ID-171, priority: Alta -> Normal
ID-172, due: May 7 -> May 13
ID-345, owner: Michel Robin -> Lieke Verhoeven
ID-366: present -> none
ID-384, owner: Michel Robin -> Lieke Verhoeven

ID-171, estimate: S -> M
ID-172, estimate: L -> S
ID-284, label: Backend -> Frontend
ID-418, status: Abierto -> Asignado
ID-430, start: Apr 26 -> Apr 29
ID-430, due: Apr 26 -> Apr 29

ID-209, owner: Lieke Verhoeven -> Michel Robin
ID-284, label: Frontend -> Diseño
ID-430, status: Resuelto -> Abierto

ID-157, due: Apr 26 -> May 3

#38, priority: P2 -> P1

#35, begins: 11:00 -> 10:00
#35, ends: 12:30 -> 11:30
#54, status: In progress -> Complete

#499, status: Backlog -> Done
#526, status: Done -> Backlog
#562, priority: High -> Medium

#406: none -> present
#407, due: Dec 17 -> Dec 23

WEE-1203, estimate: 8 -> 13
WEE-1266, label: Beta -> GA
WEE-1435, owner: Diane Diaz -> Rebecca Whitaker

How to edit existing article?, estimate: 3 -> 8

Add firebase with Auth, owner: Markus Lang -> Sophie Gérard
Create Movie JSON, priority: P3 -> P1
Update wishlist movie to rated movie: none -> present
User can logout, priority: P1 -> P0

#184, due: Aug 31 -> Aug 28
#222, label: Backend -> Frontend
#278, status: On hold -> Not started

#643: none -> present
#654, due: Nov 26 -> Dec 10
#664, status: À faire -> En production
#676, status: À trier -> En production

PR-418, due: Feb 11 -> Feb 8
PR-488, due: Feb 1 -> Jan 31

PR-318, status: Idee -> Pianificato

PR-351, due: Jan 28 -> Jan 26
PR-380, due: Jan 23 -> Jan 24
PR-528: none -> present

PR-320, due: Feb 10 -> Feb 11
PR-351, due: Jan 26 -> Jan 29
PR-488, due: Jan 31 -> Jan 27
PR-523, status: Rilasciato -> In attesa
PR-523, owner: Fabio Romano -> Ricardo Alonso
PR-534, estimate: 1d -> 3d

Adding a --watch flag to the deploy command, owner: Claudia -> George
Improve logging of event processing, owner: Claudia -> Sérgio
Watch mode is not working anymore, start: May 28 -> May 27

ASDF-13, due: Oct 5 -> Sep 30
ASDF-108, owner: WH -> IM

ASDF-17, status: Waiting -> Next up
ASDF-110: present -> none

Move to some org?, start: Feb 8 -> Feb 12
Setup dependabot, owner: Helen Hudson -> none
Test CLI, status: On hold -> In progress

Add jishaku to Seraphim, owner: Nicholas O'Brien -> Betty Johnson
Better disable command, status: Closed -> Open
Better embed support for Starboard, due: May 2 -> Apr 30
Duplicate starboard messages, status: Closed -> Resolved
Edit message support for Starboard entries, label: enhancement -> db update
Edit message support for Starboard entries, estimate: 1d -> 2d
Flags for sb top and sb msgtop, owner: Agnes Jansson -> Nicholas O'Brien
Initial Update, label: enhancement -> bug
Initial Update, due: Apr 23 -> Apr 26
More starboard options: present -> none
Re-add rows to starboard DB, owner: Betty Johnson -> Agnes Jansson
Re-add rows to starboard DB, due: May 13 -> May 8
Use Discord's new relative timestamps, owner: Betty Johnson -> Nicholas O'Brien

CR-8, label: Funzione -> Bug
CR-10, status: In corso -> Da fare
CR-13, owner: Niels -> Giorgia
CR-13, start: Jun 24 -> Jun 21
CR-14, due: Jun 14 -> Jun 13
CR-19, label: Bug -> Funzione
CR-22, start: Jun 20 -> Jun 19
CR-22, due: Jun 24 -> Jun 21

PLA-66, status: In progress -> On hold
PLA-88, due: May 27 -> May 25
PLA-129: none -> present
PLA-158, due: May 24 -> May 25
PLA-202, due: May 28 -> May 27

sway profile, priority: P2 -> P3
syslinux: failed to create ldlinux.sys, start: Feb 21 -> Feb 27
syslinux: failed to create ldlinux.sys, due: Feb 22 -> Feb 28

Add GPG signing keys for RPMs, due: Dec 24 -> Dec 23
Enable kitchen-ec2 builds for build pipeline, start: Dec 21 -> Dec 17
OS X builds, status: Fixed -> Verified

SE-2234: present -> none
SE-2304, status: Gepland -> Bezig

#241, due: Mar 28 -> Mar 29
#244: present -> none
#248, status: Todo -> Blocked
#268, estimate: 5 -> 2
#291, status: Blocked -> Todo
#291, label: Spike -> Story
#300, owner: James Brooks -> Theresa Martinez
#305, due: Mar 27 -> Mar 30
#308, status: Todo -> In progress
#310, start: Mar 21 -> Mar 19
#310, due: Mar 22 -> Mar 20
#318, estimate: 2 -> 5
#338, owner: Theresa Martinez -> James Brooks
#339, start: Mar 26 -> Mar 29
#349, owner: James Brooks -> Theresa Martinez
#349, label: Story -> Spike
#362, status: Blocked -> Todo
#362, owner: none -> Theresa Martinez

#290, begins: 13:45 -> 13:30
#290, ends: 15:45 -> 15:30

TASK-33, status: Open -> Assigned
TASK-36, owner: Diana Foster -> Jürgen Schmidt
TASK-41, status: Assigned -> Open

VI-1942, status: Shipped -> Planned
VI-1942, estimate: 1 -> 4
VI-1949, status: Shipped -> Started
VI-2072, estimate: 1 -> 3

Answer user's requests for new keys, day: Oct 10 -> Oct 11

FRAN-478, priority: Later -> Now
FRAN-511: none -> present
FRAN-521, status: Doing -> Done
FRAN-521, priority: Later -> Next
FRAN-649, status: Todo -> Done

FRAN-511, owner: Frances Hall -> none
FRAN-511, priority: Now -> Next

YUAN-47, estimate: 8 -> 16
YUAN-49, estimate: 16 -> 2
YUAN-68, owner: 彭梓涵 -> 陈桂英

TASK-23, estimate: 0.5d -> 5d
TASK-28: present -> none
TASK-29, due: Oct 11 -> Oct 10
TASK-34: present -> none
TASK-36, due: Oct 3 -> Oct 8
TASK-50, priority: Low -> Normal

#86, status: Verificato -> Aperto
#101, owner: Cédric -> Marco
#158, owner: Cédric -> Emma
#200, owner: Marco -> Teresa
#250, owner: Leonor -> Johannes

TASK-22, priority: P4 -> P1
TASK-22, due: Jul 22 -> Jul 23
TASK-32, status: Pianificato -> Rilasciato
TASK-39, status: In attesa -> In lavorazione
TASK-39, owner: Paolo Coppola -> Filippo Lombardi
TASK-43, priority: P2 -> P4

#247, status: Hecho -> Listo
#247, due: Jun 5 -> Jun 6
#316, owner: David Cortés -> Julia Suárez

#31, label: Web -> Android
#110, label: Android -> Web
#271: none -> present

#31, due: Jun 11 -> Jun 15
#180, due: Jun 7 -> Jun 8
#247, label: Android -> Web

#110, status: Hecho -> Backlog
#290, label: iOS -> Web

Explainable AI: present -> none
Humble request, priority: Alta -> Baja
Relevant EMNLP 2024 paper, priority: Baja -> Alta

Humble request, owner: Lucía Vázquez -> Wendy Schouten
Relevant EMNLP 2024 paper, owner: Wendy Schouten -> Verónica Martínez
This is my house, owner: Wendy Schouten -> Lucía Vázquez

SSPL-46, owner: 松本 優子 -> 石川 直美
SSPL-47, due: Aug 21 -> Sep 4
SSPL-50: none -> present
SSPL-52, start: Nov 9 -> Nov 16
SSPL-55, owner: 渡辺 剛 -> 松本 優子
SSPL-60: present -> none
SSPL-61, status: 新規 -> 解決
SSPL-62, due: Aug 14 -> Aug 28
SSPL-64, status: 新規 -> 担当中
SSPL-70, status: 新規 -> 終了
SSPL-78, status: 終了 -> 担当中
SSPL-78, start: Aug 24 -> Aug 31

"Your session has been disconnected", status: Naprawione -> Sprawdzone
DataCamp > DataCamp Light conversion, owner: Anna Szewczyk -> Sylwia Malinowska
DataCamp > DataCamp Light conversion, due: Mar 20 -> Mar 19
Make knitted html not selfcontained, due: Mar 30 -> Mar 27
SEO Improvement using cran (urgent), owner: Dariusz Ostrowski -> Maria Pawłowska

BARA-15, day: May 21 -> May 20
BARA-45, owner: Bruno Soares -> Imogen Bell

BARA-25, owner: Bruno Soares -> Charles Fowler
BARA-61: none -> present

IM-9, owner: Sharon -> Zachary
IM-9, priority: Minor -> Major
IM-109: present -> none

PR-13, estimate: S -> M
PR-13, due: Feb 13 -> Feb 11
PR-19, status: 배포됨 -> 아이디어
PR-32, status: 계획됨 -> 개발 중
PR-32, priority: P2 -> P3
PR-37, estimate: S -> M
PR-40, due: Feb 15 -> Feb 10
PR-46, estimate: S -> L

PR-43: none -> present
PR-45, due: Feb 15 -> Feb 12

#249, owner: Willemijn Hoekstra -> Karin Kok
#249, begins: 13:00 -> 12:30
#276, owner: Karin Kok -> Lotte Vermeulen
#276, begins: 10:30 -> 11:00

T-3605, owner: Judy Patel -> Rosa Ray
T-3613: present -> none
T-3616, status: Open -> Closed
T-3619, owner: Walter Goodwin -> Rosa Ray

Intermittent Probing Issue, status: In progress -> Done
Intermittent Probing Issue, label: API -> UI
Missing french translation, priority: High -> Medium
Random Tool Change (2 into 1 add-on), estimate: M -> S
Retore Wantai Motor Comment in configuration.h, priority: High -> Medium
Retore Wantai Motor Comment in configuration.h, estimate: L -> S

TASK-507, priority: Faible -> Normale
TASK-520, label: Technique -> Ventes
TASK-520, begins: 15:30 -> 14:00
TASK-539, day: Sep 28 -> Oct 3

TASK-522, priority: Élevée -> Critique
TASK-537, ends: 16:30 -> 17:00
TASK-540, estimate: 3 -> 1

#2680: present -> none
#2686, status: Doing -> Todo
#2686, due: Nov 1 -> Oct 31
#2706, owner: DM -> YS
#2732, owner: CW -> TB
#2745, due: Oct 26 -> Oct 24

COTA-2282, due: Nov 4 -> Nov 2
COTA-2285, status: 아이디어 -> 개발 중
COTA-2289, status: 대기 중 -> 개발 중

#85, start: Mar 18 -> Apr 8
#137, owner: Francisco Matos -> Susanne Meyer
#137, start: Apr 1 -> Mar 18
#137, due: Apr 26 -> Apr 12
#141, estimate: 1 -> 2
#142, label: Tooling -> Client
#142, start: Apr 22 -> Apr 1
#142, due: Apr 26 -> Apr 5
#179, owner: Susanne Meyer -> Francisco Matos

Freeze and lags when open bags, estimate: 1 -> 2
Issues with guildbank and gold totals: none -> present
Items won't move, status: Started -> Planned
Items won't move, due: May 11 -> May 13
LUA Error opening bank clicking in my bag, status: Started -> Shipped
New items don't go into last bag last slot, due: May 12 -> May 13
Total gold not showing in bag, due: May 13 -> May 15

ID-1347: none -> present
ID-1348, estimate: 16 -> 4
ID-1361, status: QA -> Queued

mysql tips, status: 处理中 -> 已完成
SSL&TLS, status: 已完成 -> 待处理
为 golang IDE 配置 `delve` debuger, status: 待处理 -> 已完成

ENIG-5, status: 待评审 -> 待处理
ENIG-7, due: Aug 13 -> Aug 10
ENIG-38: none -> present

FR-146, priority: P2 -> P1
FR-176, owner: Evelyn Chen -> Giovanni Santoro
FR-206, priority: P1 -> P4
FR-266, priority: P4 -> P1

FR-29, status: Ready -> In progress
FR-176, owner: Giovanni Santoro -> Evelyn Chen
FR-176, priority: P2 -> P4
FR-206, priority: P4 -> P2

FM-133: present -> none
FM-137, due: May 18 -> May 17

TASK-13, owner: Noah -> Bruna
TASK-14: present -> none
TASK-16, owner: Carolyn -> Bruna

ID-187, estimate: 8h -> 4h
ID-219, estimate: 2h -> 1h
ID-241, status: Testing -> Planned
-=-=-=-=-
◆ Work task:
Only one stretch of the entries above is wanted: the lines from the one containing "#349, label: Story -> Spike" through the one containing "VI-1942, estimate: 1 -> 4". Please reproduce it exactly.

◆ Response to the exercise:
#349, label: Story -> Spike
#362, status: Blocked -> Todo
#362, owner: none -> Theresa Martinez

#290, begins: 13:45 -> 13:30
#290, ends: 15:45 -> 15:30

TASK-33, status: Open -> Assigned
TASK-36, owner: Diana Foster -> Jürgen Schmidt
TASK-41, status: Assigned -> Open

VI-1942, status: Shipped -> Planned
VI-1942, estimate: 1 -> 4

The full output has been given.